### Your goal
If a line in the records below contains the word "used", copy it.

** Data extract follows **

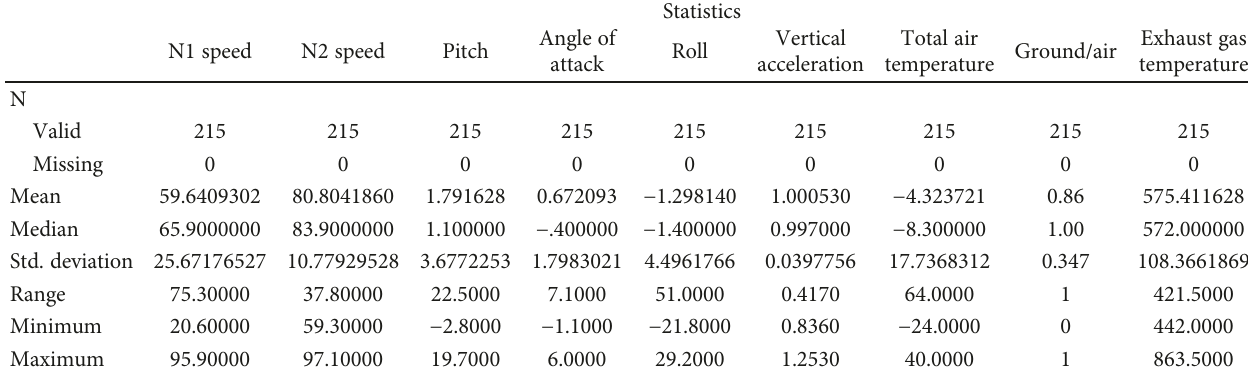
Table 4: Validation data range used in the prediction of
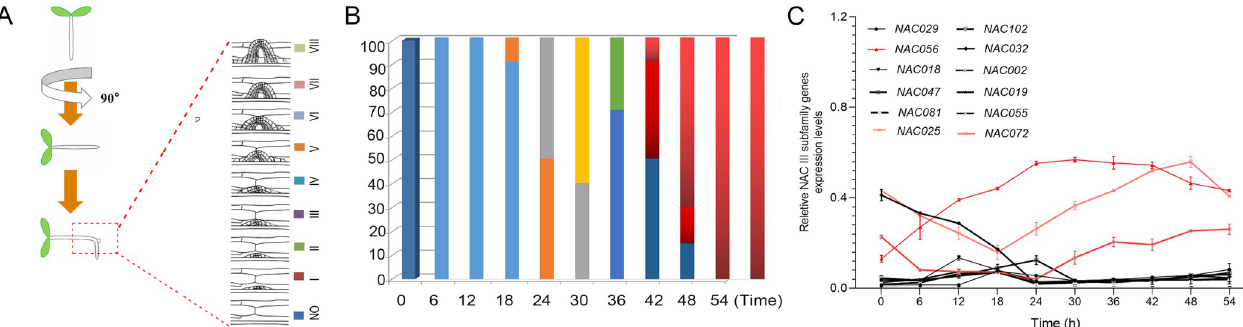
Fig 1. Transcriptomic analysis of subclass III NAC genes during lateral root (LR) initiation. B. After gravitropic stimulation to induce the synchronized initiation of lateral root primordium (LRP) at the surface of bending roots, LR primordium stages from I to VIII were assessed every 6 h between 0 and 54 h after gravitropic stimulation and are represented here as a percentage of the total number of observed LRPs at each time point. At least 90 LRPs were observed at each time point. C. Expression patterns of all subclass III NAC genes at each time point during LR initiation were measured every 6 h from 6 to 54 h post gravitropic induction (pgi). Bending roots of a population of 5-day-old seedlings were micro-dissected at each of ten time points, which were then used for RNA extraction (approximately 200 seedlings per time point for each of three independent replicates). Expression patterns of all subclass III NAC genes are shown. Each data point represents the mean ± SE (n =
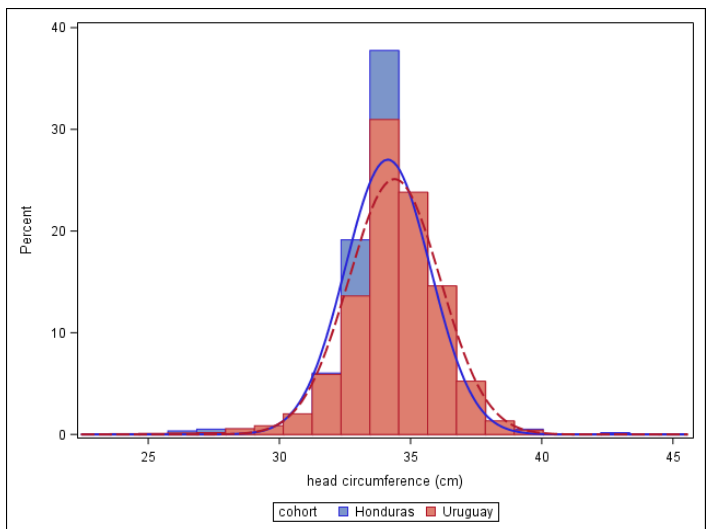
Figure 3. Distribution of head circumference in the Zika in Pregnancy in Honduras cohort (2016) and the Uruguay SIP surveillance system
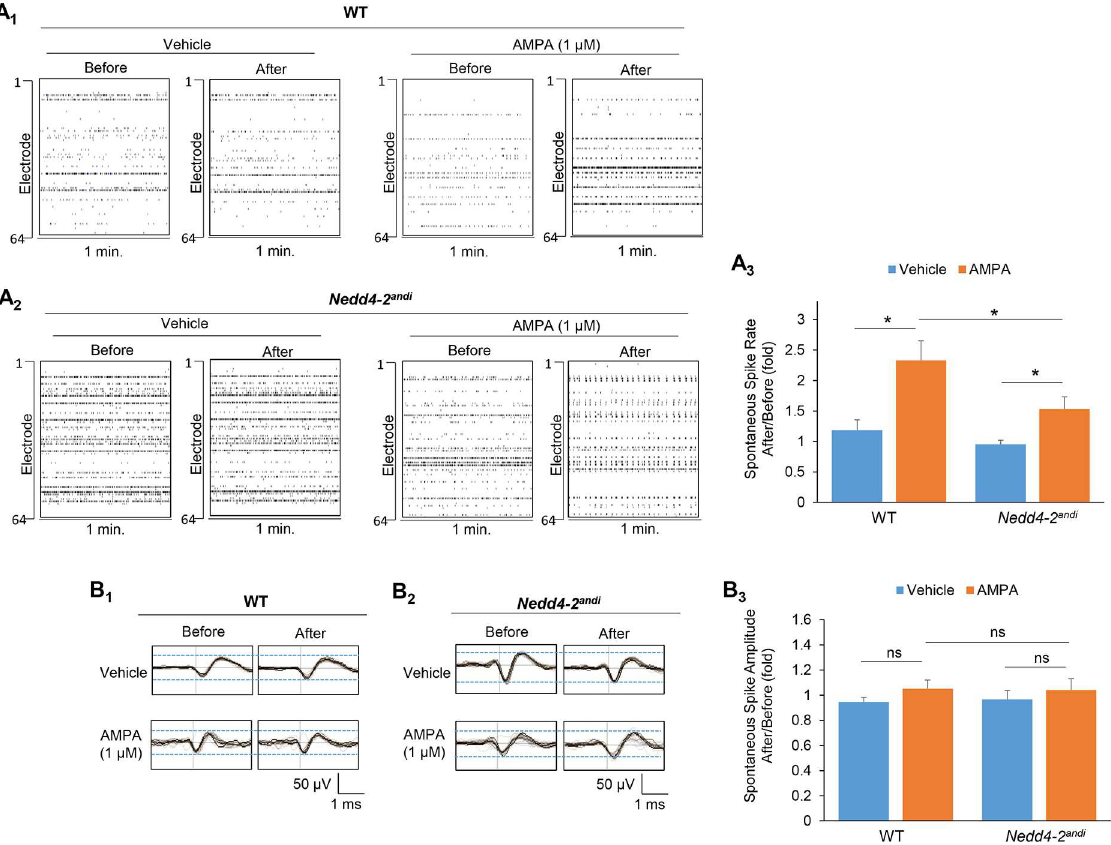
Fig 2. Acute AMPAR activation triggers stronger elevation of spontaneous neuronal activity in WT than Nedd4-2 andi cortical neuron cultures. ( A ) Representative raster plots and quantificationof spontaneousspikes from 1-min recording(right) of ( A 1 ) WT or ( A 2 ) Nedd4-2 andi cortical neuroncultures before and after vehicle (ddH 2 O) or AMPA (1 μ M) treatment for 15 min. (Vehicle: n = 6 and 9 for WT and Nedd4-2 andi ; AMPA: n = 7 and 11 for WT and Nedd4-2 andi ) ( B ) Representative averagetraces of 1-min recordingand quantification of averagespontaneous spike amplitudeof ( B 1 ) WT or ( B 2 ) Nedd4-2 andi cortical neuroncultures before and after vehicle (ddH 2 O) or AMPA (1 μ M) treatment for 15 min (Vehicle: n = 6 and 9 for WT and Nedd4-2 andi ; AMPA: n = 7 and 11 for WT and Nedd4-2 andi ). The black lines represent the averageof all the spikes within representative 1-min recordings. Data are analyzedby a 2-way ANOVA with post-hoc Tukey test and represented as mean ± SEM. The comparisonbetween treatments or genotypes is describedwith * p < 0.05,ns: non-significant. Significantinteraction betweentreatment and genotype was detected in spontaneous spike rate (A 3 ; p < 0.05)but not amplitude(B 3 ; p >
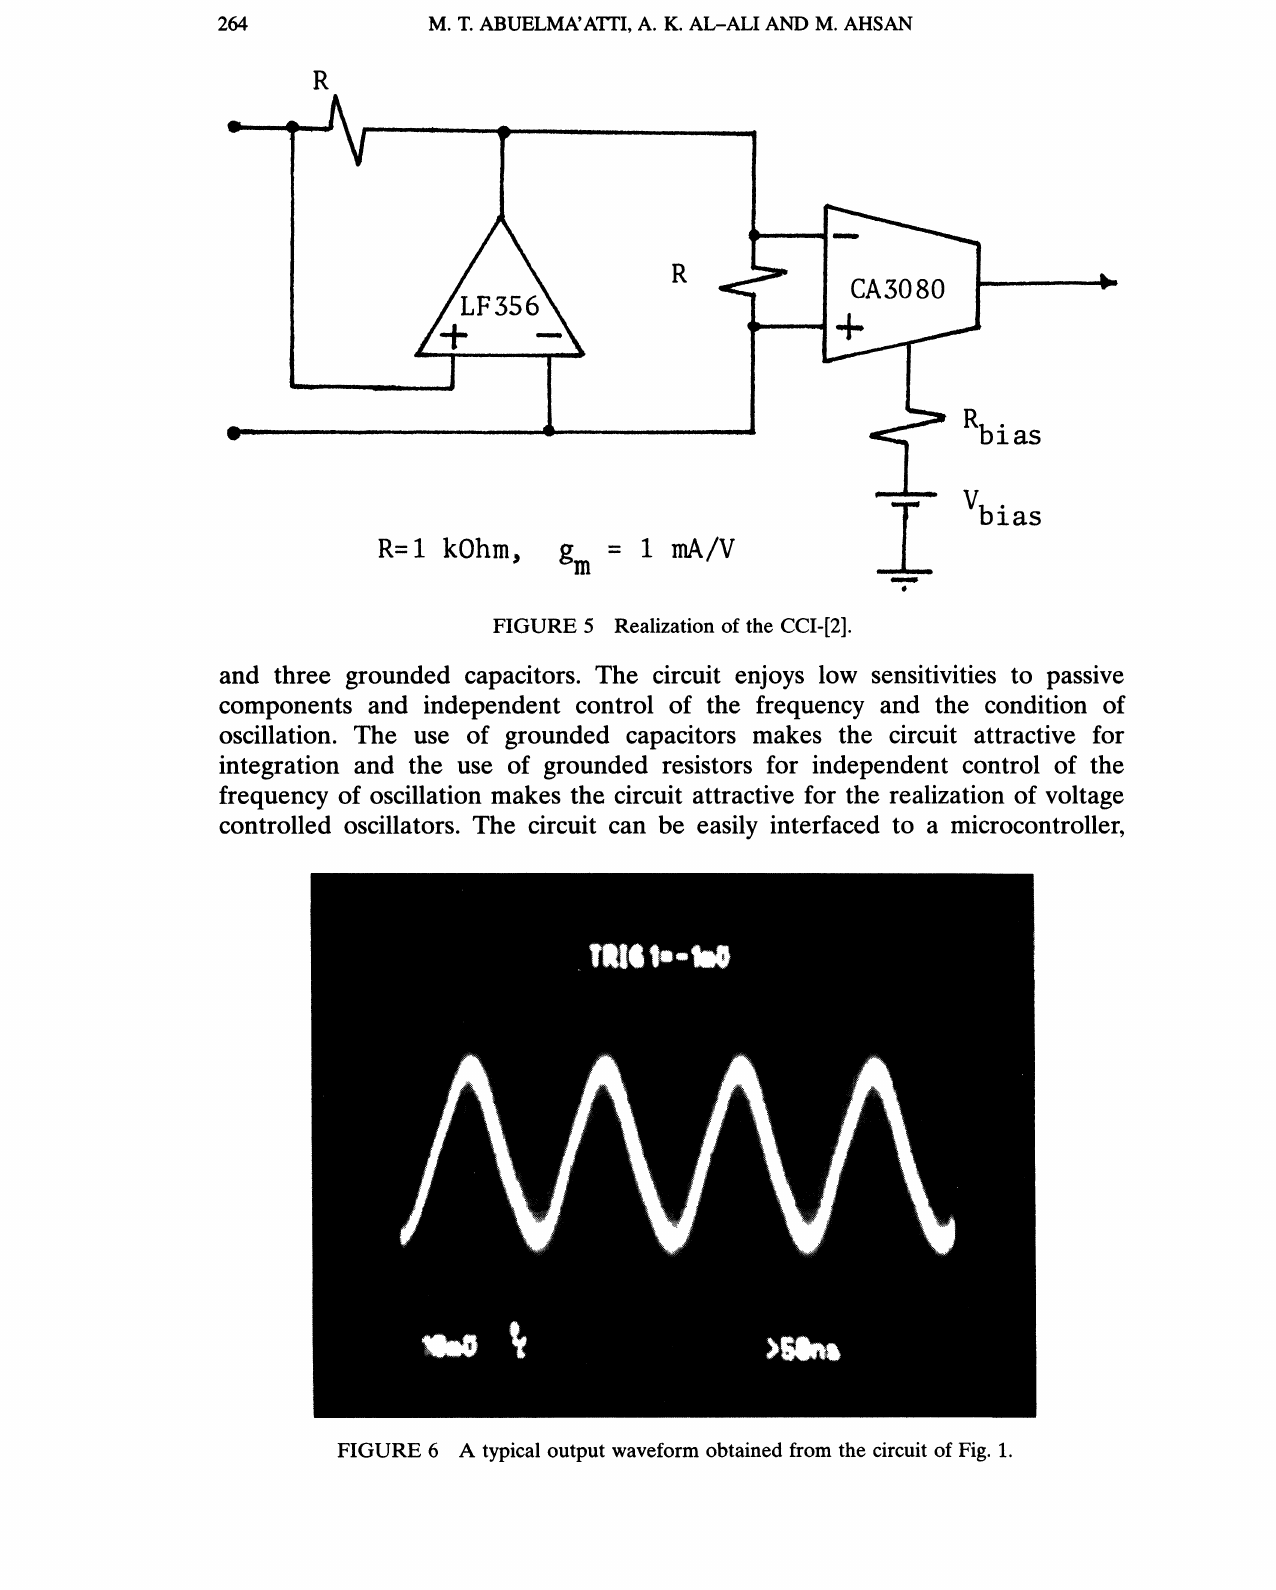
FIGURE 6 A typical output waveform obtained from the circuit of Fig.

** End of Data extract **

### Exercise output
Table 4: Validation data range used in the prediction of
Fig 1. Transcriptomic analysis of subclass III NAC genes during lateral root (LR) initiation. B. After gravitropic stimulation to induce the synchronized initiation of lateral root primordium (LRP) at the surface of bending roots, LR primordium stages from I to VIII were assessed every 6 h between 0 and 54 h after gravitropic stimulation and are represented here as a percentage of the total number of observed LRPs at each time point. At least 90 LRPs were observed at each time point. C. Expression patterns of all subclass III NAC genes at each time point during LR initiation were measured every 6 h from 6 to 54 h post gravitropic induction (pgi). Bending roots of a population of 5-day-old seedlings were micro-dissected at each of ten time points, which were then used for RNA extraction (approximately 200 seedlings per time point for each of three independent replicates). Expression patterns of all subclass III NAC genes are shown. Each data point represents the mean ± SE (n =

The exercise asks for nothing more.